Mercredi 30 juillet 2008, par Xavier Campion

Comment l’amour se joue toujours de nous...

L’écriture à quatre mains de cette comédie est fluide, drôle et proche du langage quotidien. Provenant d’horizons différents, les auteurs, Jean Dell (comédien) et Gérald Sibleyras (scénariste) se complètent efficacement. Ils se sont rencontrés à France Inter où ils écrivaient des sketches politiques, avant de se tourner vers le théâtre. C’est lors d’une mise en scène au Splendid que leur est venue l’idée d’écrire « Un petit jeu … » au vu de la jalousie que certains entretenaient à l’égard de leur duo complice. La pièce a obtenu le Molière 2003 du meilleur spectacle, et l’année suivante, Bernard Rapp en réalisa une adaptation cinématographique, avec Yvan Attal et Sandrine Kiberlain.

Le soir commence à tomber dans la cour du château du Karreveld quand la résonance des instruments d’un orchestre qui s’accorde s’y fait entendre. Le ton de la pièce est donné.
Comme un écho à la brève mélodie chaotique, les personnages instrumentant dans cette fugue (dé)concertante, tentent de se mettre au diapason pour jouer l’amour à l’unisson : tout un programme !

Depuis 12 ans, Claire et Bruno forme un couple uni, bien rangé (pour ne pas dire institutionnalisé) qui force l’admiration de leurs proches. Du moins jusqu’à ce buffet d’anniversaire dans la demeure familiale, auquel ce « tandem gagnant » et leurs amis sont conviés. Lassée de représenter le couple idéal embourgeoisé, Claire va en effet convaincre Bruno d’annoncer leur séparation. Comme ça, sur un coup de tête, juste pour voir…
La fausse confidence passe évidemment entre les mailles de la discrétion des amis. La trame file et s’emmêle bien vite dans un détricotage relationnel. Les langues se délient, les aveux fusent, les masques tombent.

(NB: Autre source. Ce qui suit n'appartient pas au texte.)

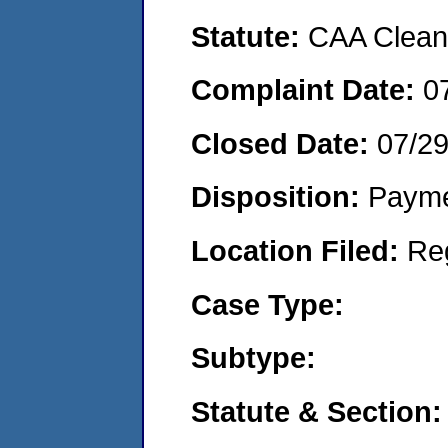
Statute:
CAA Clean 
Complaint Date:
0
Closed Date:
07/2
Disposition:
Payme
Location Filed:
Re
Case Type:
Subtype:
Statute & Section: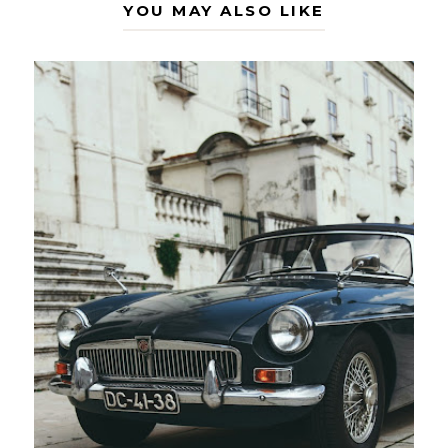
YOU MAY ALSO LIKE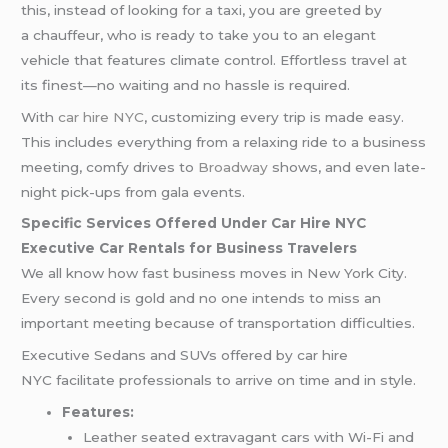
this, instead of looking for a taxi, you are greeted by
a chauffeur, who is ready to take you to an elegant
vehicle that features climate control. Effortless travel at
its finest—no waiting and no hassle is required.
With
car hire NYC
, customizing every trip is made easy.
This includes everything from a relaxing ride to a business
meeting, comfy drives to
Broadway
shows, and even late-
night pick-ups from gala events.
Specific Services Offered Under Car Hire NYC
Executive Car Rentals for Business Travelers
We all know how fast business moves in New York City.
Every second is gold and no one intends to miss an
important meeting because of transportation difficulties.
Executive Sedans and SUVs offered by car hire
NYC facilitate professionals to arrive on time and in style.
Features:
Leather seated extravagant cars with Wi-Fi and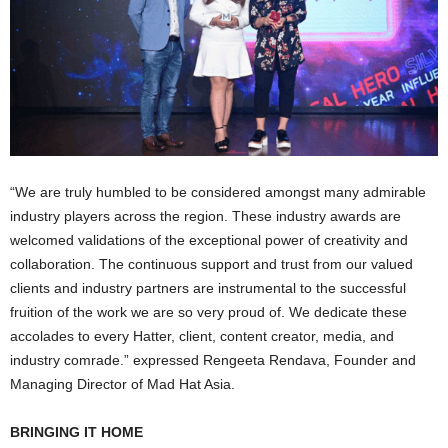
“We are truly humbled to be considered amongst many admirable
industry players across the region. These industry awards are
welcomed validations of the exceptional power of creativity and
collaboration. The continuous support and trust from our valued
clients and industry partners are instrumental to the successful
fruition of the work we are so very proud of. We dedicate these
accolades to every Hatter, client, content creator, media, and
industry comrade.” expressed Rengeeta Rendava, Founder and
Managing Director of Mad Hat Asia.
BRINGING IT HOME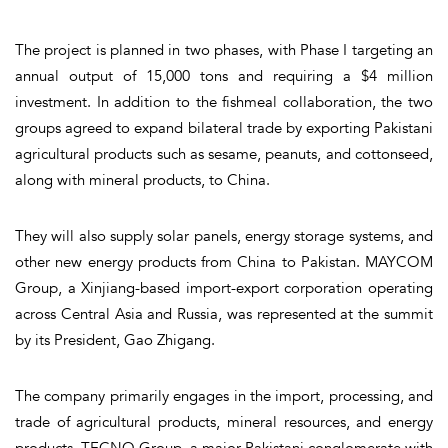
The project is planned in two phases, with Phase I targeting an
annual output of 15,000 tons and requiring a $4 million
investment. In addition to the fishmeal collaboration, the two
groups agreed to expand bilateral trade by exporting Pakistani
agricultural products such as sesame, peanuts, and cottonseed,
along with mineral products, to China.
They will also supply solar panels, energy storage systems, and
other new energy products from China to Pakistan. MAYCOM
Group, a Xinjiang-based import-export corporation operating
across Central Asia and Russia, was represented at the summit
by its President, Gao Zhigang.
The company primarily engages in the import, processing, and
trade of agricultural products, mineral resources, and energy
products. TECNO Group, a major Pakistani conglomerate with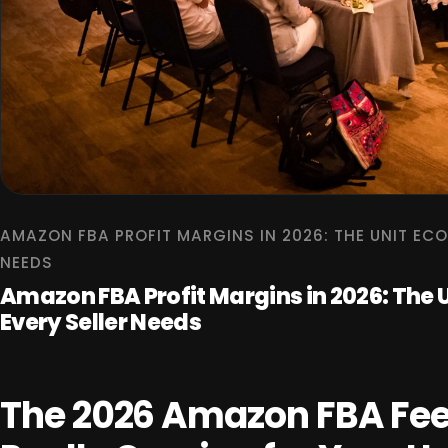
AMAZON FBA PROFIT MARGINS IN 2026: THE UNIT EC
NEEDS
Amazon FBA Profit Margins in 2026: The
Every Seller Needs
The 2026 Amazon FBA Fee 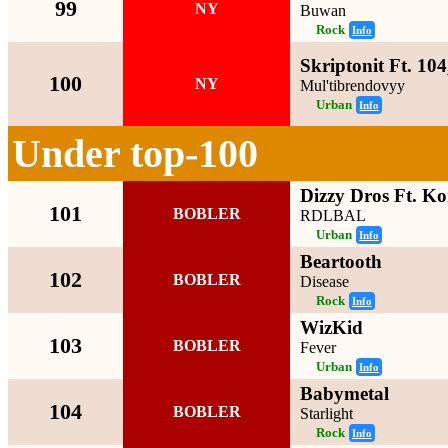
99
NY
Buwan
Rock
Info
Skriptonit Ft. 10
100
NY
Mul'tibrendovyy
Urban
Info
Under top-100
Dizzy Dros Ft. K
101
BOBLER
RDLBAL
Urban
Info
Beartooth
102
BOBLER
Disease
Rock
Info
WizKid
103
BOBLER
Fever
Urban
Info
Babymetal
104
BOBLER
Starlight
Rock
Info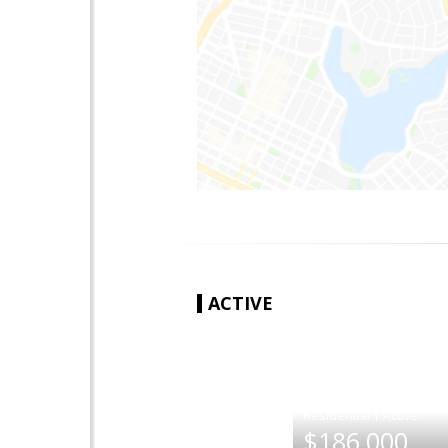
ACTIVE
|
$186,000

Pierre Pigeolet donne ici une interprétation fine et très juste d’un Bruno heureux et naïvement amoureux. Du respect à la tendresse, en passant par l’humour, le jeu sobre et néanmoins piquant qu’il distille est porteur d’une grande force tranquille. Delphine Ysaye offre à Claire une dimension complète, entre puissance et fragilité. C’est Angélique Leleux qui incarne Axelle, l’amie tout à la fois nunuche, gnan-gnan et bêbête. Dans le rôle de Serge, Bernard d’Oultremont développe avec ruse l’assurance d’un dragueur trop sûr de lui. Quant au cousin parasite, Patrick, il est incarné par un Jean-Paul Clerbois aussi collant que sympathique. Les comédiens évoluent dans une mise en scène découpée, lisible, sans fioritures qui trouvera son plein potentiel au fil des représentations.

D’accords en désaccords, les duos, trios, quatuors vivent de vraies fausses notes, entre le grave et l’aigu. Ah, l’Amour ! fa-si-la dire mais pas à vivre…
Si ce refrain vous titille les oreilles, allez écoutez la pièce, construite comme du papier à musique. Elle enrichira votre répertoire, en fredonnant une mélodie aux rythmes variés. Une musique estivale à la portée de chacun d’entre-nous.